We will have many difficulties to overcome. As we said in our editorial launching this series, we face manifest challenges to address weaknesses in our health care system, to care for our elderly and to educate our children. As we said in Friday's installment, even after two stimulus packages, the federal government still is stumbling to appropriately meet the economic needs of tens of millions of Americans. We have to keep pressing to fix that. We have to remove the roadblocks that have impeded the rollout of the vaccine that is our most potent weapon in the war on COVID-19 and all the mayhem it has created.

We have to develop an environment of shared sacrifice and of joint effort, of - in the words of President Trump - patriotic duty.

Dr. Anthony Fauci, the nation's leading expert on infectious diseases, stood alongside President Trump at that April press briefing at the White House. He was asked how Americans should show their gratitude to the men and women on the front lines of the health crisis, and his answer has specific significance to the situation we face today.

"You know," he said, "when we were at war - at the height of the war in Afghanistan, in Iraq - when you're at an airport and you'd see somebody with a uniform come by, everybody would do that. (Claps.) I think that's what we should do when we see healthcare workers.

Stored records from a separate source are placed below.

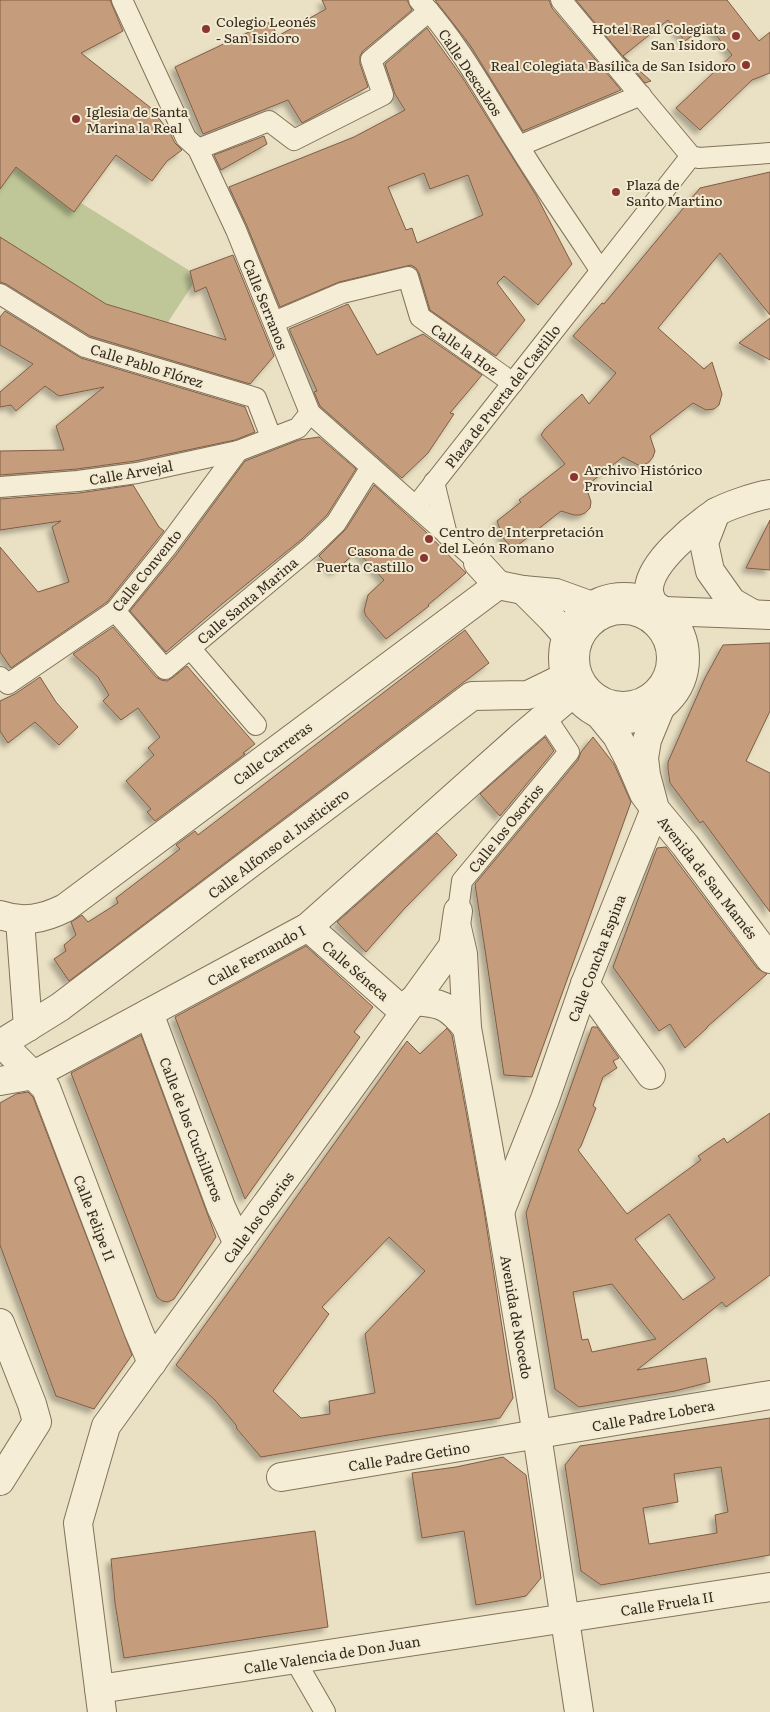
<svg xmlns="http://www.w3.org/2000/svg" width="770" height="1712" font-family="Literata,serif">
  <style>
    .green { fill: #bfc798 }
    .building { fill: #c59d7c; stroke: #7f5d43; fill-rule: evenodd; filter: url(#shadow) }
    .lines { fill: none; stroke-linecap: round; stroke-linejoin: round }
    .pedestrian-casing { stroke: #82725b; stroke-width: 22 }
    .minor-casing { stroke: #82725b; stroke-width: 30 }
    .tertiary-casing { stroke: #82725b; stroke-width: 30 }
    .pedestrian { stroke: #f5edd5; stroke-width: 20 }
    .minor { stroke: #f5edd5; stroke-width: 28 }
    .tertiary { stroke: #f5edd5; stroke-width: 28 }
    .poi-dot { fill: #8c3430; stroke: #f2ead1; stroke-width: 2 }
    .labels { text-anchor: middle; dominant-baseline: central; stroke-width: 4; stroke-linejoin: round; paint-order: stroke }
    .poi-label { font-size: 14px; fill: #33291e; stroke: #f2ead1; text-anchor: start }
    .street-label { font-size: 14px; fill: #33291e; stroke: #f2ead1 }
  </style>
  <defs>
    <filter id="shadow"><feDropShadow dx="-4.5" dy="4.5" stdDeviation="2.5" flood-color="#0004"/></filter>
  </defs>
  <rect width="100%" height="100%" fill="#eae0c3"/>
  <!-- green -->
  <path class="green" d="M 16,167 L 74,211 L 81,203 L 190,271 L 193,284 L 168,322 L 106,304 L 0,237 L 0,189 Z"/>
  <!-- building -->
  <g class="building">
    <path d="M 0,0 L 110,0 L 123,31 L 81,53 L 151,108 L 170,133 L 175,143 L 182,150 L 167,161 L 152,181 L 116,155 L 74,212 L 16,167 L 0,189 Z"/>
    <path d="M 322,0 L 407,0 L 412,10 L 363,51 L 360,56 L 360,64 L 368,87 L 302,123 L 288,100 L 203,134 L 175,67 L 270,22 L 278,36 L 326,9 Z"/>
    <path d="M 435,0 L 549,0 L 552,8 L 621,90 L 523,131 L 470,45 Z"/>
    <path d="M 576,0 L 727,0 L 759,41 L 770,32 L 770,73 L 752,80 L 700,130 L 676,108 L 732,55 L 707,24 L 685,41 L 668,20 L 623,56 L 651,81 L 645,83 Z"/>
    <path d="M 427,28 L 462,77 L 536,195 L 572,264 L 538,305 L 504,276 L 497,283 L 525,320 L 496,356 L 430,310 L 419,273 L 416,268 L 411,265 L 339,282 L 280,307 L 247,226 L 229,187 L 354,137 L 405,110 L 395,94 L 385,64 ZM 424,173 L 430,189 L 468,175 L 483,215 L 417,243 L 412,228 L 406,230 L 388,187 Z"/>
    <path d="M 264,136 L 267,144 L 221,170 L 214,155 Z"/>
    <path d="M 770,172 L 770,315 L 720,253 L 658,328 L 704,369 L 712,362 L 722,394 L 719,405 L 714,409 L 706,410 L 693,403 L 650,436 L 655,451 L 653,457 L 649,462 L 644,465 L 638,465 L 623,457 L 586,486 L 591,502 L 590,508 L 585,513 L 580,515 L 574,515 L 561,511 L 513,549 L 503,538 L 497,521 L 521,502 L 519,500 L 565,464 L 541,435 L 545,429 L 582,394 L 589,404 L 616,373 L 573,336 L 602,303 L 604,304 L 700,188 Z"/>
    <path d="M 0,237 L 106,304 L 226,340 L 206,287 L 195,292 L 190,271 L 233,255 L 274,356 L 250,384 L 90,336 L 6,284 L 0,282 Z"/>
    <path d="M 348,304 L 377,355 L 423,334 L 482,375 L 450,413 L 454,414 L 428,453 L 402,478 L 320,406 L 314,392 L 317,391 L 289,329 Z"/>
    <path d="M 5,311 L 81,358 L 245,407 L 255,432 L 235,440 L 135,461 L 77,469 L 0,475 L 0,451 L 64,450 L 56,426 L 104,387 L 59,396 L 45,386 L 16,411 L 11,405 L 0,407 L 0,392 L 33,364 L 0,345 L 0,317 Z"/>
    <path d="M 770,318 L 770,360 L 739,343 Z"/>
    <path d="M 319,437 L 356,469 L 327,515 L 302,539 L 222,604 L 166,652 L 130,611 L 176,555 L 245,461 L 299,440 Z"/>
    <path d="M 133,485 L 159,527 L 164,531 L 107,602 L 11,668 L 0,652 L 0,547 L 38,592 L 69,582 L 52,527 L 61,521 L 0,530 L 0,499 L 79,493 Z"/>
    <path d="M 374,485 L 425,531 L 466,573 L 428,605 L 429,606 L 386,639 L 366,616 L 364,611 L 368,595 L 384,580 L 357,551 L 334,572 L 319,556 L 346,529 Z"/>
    <path d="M 770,520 L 770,570 L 746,568 Z"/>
    <path d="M 113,627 L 156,677 L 161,680 L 167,681 L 172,678 L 187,666 L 255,744 L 243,753 L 245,754 L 155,821 L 147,812 L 151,809 L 126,781 L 154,755 L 148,748 L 160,737 L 138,708 L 121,720 L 103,701 L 109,695 L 98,677 L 73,654 Z"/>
    <path d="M 465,630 L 489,663 L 69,981 L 54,959 L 66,951 L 64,945 L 76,935 L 71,922 L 82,915 L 88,922 L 118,903 L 116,898 L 180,849 L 176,845 L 195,831 L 198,835 Z"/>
    <path d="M 770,643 L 770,711 L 746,761 L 770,773 L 770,912 L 703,821 L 700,823 L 670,783 L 668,769 L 668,762 L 705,678 L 723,645 Z"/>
    <path d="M 40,677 L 56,702 L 78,727 L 59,745 L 35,722 L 8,743 L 0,731 L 0,701 L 15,694 Z"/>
    <path d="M 545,737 L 554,751 L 500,816 L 480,794 Z"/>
    <path d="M 593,737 L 614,764 L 631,802 L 532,1077 L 504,1075 L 475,884 L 578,760 L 581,752 Z"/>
    <path d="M 437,833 L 457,855 L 405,908 L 366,952 L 337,922 Z"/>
    <path d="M 666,847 L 757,968 L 767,974 L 707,1027 L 707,1028 L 685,1048 L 670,1024 L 659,1031 L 613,967 L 657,848 Z"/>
    <path d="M 306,946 L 373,1007 L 354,1032 L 360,1037 L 245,1199 L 175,1017 Z"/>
    <path d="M 592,1027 L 597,1027 L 619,1058 L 613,1061 L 617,1068 L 603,1077 L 593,1106 L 596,1108 L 581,1146 L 578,1150 L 627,1214 L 701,1160 L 698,1156 L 724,1138 L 727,1143 L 770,1113 L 770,1275 L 726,1307 L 722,1302 L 637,1370 L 706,1358 L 710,1382 L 675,1391 L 579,1407 L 555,1389 L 526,1213 ZM 669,1214 L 715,1278 L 683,1300 L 635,1239 ZM 612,1284 L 656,1339 L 592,1352 L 588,1339 L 582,1340 L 573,1292 Z"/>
    <path d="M 447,1028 L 452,1035 L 484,1210 L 513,1398 L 500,1418 L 382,1436 L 261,1457 L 237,1429 L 236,1425 L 215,1400 L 176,1365 L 256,1254 L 407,1041 L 420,1054 ZM 389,1237 L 425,1271 L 365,1334 L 375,1393 L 329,1401 L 330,1414 L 301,1418 L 273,1391 L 329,1314 L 322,1307 Z"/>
    <path d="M 141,1035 L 216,1237 L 174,1299 L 168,1302 L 162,1301 L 157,1297 L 71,1073 Z"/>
    <path d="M 28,1092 L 33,1097 L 132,1355 L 94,1409 L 56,1396 L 0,1245 L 0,1103 L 16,1094 Z"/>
    <path d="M 770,1418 L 770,1555 L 601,1585 L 581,1571 L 565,1465 L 580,1446 ZM 721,1467 L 728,1512 L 715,1515 L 717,1533 L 649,1544 L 643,1508 L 678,1502 L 674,1474 Z"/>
    <path d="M 503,1457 L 526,1475 L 541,1578 L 526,1596 L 476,1605 L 464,1531 L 422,1538 L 412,1473 L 456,1467 Z"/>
    <path d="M 315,1531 L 328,1627 L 124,1658 L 115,1603 L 111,1559 Z"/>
  </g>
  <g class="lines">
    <defs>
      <g id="pedestrian">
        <path d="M 122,0 L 186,138 L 198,149 L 236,230 L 310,413 L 475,559"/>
        <path d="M 419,0 C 459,43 487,96 518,145 C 544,188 573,228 600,270"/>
        <path d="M 561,0 L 691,156 L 699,158 L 770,153"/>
        <path d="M 519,146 L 641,95"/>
        <path d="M 198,149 L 269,121 L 294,140 L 383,95 L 371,60 L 429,11"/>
        <path d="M 0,294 L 85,347 L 256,398 L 271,437"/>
        <path d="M 274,322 L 342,293 L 408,277 L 420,317 L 513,383"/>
        <path d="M 434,482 L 447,535"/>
        <path d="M 0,487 L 78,481 L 137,473 L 238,451 L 298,428 L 310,413"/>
        <path d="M 416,506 L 691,156"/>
        <path d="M 115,611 L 165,669 L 310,548 L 336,523 L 371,467"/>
        <circle cx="623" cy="658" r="44"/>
        <path d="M 190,648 L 256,725"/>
        <path d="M 0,677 L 8,684 L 115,611 L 166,548 L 238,451"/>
        <path d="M 458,911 L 462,881 L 569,752 L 545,716"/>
        <path d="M 295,1660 L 325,1712"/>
      </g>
      <g id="minor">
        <path d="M 716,512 L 704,543 L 710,571 L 732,602 L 753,614"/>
        <path d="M 478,563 L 498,585"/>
        <path d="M 523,590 L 551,618 L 567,636"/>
        <path d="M 652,603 C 651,598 648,592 649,588 C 651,562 694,527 715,513 C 726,506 757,496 770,494"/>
        <path d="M 661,706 L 647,740 L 644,758 L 646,775 L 655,809 L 685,845 L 770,959"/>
        <path d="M 0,915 C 23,923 43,919 65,908 L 498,585 L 523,590 L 556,593 L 592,606"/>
        <path d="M 20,920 L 28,1027"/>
        <path d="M 308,927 L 404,1012"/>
        <path d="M 457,928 L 463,954 L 467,1028 L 500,1212 L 537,1435 L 579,1712"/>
        <path d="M 585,984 L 651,1075"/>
        <path d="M 412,1001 C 442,1003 448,1005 467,1028"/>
        <path d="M 149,1013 L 221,1207 L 238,1244"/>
        <path d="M 0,1042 L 46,1088 L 138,1330 L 152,1363"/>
        <path d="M 2,1043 L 60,1007 L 472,696 L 528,695 L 565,677"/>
        <path d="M 0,1081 L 34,1075 L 308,927 L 520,738 L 573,693"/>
        <path d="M 500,1212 L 545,1099 L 585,984 L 655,809 L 644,794 L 629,759 L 617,736 L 599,714"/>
        <path d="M 0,1323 L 32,1404 L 37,1422 L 0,1481"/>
        <path d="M 281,1477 L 770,1395"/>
        <path d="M 99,1689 L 770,1587"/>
        <path d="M 102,1712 L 78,1523 L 106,1426 L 453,946 L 458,911"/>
      </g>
      <g id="tertiary">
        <circle cx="624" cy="658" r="61"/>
        <path d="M 664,611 L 770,615"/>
      </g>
    </defs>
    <!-- pedestrian casing -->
    <use href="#pedestrian" class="pedestrian-casing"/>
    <!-- minor casing -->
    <use href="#minor" class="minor-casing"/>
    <!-- tertiary casing -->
    <use href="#tertiary" class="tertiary-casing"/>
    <!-- pedestrian -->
    <use href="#pedestrian" class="pedestrian"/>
    <!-- minor -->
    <use href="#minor" class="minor"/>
    <!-- tertiary -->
    <use href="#tertiary" class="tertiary"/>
  </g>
  <!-- markers -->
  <g class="poi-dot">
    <circle cx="206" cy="29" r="5"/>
    <circle cx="736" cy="36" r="5"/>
    <circle cx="746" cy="65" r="5"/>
    <circle cx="76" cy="119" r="5"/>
    <circle cx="616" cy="192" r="5"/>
    <circle cx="574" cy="477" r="5"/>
    <circle cx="429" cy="539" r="5"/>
    <circle cx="424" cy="558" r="5"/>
  </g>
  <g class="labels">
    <!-- poi labels -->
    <g class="poi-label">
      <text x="216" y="21">Colegio Leonés<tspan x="216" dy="16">- San Isidoro</tspan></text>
      <text x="726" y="28" text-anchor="end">Hotel Real Colegiata<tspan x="726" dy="16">San Isidoro</tspan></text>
      <text x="736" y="65" text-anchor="end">Real Colegiata Basílica de San Isidoro</text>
      <text x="86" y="111">Iglesia de Santa<tspan x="86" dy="16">Marina la Real</tspan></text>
      <text x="626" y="184">Plaza de<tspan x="626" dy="16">Santo Martino</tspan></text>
      <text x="584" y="469">Archivo Histórico<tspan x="584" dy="16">Provincial</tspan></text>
      <text x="439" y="531">Centro de Interpretación<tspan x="439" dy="16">del León Romano</tspan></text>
      <text x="414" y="550" text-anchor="end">Casona de<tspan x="414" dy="16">Puerta Castillo</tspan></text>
    </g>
    <!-- street labels -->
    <g class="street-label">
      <text transform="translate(471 72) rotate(56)">Calle Descalzos</text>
      <text transform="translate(266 304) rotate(68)">Calle Serranos</text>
      <text transform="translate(465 349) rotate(35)">Calle la Hoz</text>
      <text transform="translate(147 365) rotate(17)">Calle Pablo Flórez</text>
      <text transform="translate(502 396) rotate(-52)">Plaza de Puerta del Castillo</text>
      <text transform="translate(131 472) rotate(-10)">Calle Arvejal</text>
      <text transform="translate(146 570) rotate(-51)">Calle Convento</text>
      <text transform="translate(247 600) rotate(-40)">Calle Santa Marina</text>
      <text transform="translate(272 753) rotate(-37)">Calle Carreras</text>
      <text transform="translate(505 828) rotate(-51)">Calle los Osorios</text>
      <text transform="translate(278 843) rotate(-37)">Calle Alfonso el Justiciero</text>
      <text transform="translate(708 877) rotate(52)">Avenida de San Mamés</text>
      <text transform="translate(256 955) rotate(-29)">Calle Fernando I</text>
      <text transform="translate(596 958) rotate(-69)">Calle Concha Espina</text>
      <text transform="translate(356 970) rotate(41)">Calle Séneca</text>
      <text transform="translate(192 1129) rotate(69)">Calle de los Cuchilleros</text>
      <text transform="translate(258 1217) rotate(-54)">Calle los Osorios</text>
      <text transform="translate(95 1218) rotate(69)">Calle Felipe II</text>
      <text transform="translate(517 1317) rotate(80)">Avenida de Nocedo</text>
      <text transform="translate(653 1415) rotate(-10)">Calle Padre Lobera</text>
      <text transform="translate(409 1456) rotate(-9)">Calle Padre Getino</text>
      <text transform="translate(667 1603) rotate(-9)">Calle Fruela II</text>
      <text transform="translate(332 1654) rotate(-9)">Calle Valencia de Don Juan</text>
    </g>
  </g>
</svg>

Just applaud them."

Yes, we need to publicly and constantly applaud those who have been critical in keeping our society functioning all these months. But our applause is not just a show of appreciation. It also is a recognition that we find ourselves in the health equivalent of a national war. That we all are suffering. That we all have responsibilities to each other, made manifestly apparent by those who are sacrificing the most by engaging with the enemy directly,

When, with the help of our political leaders and our own personal resolve, we rekindle that spirit, only then can we say with confidence that we are on the path to conquering the pandemic.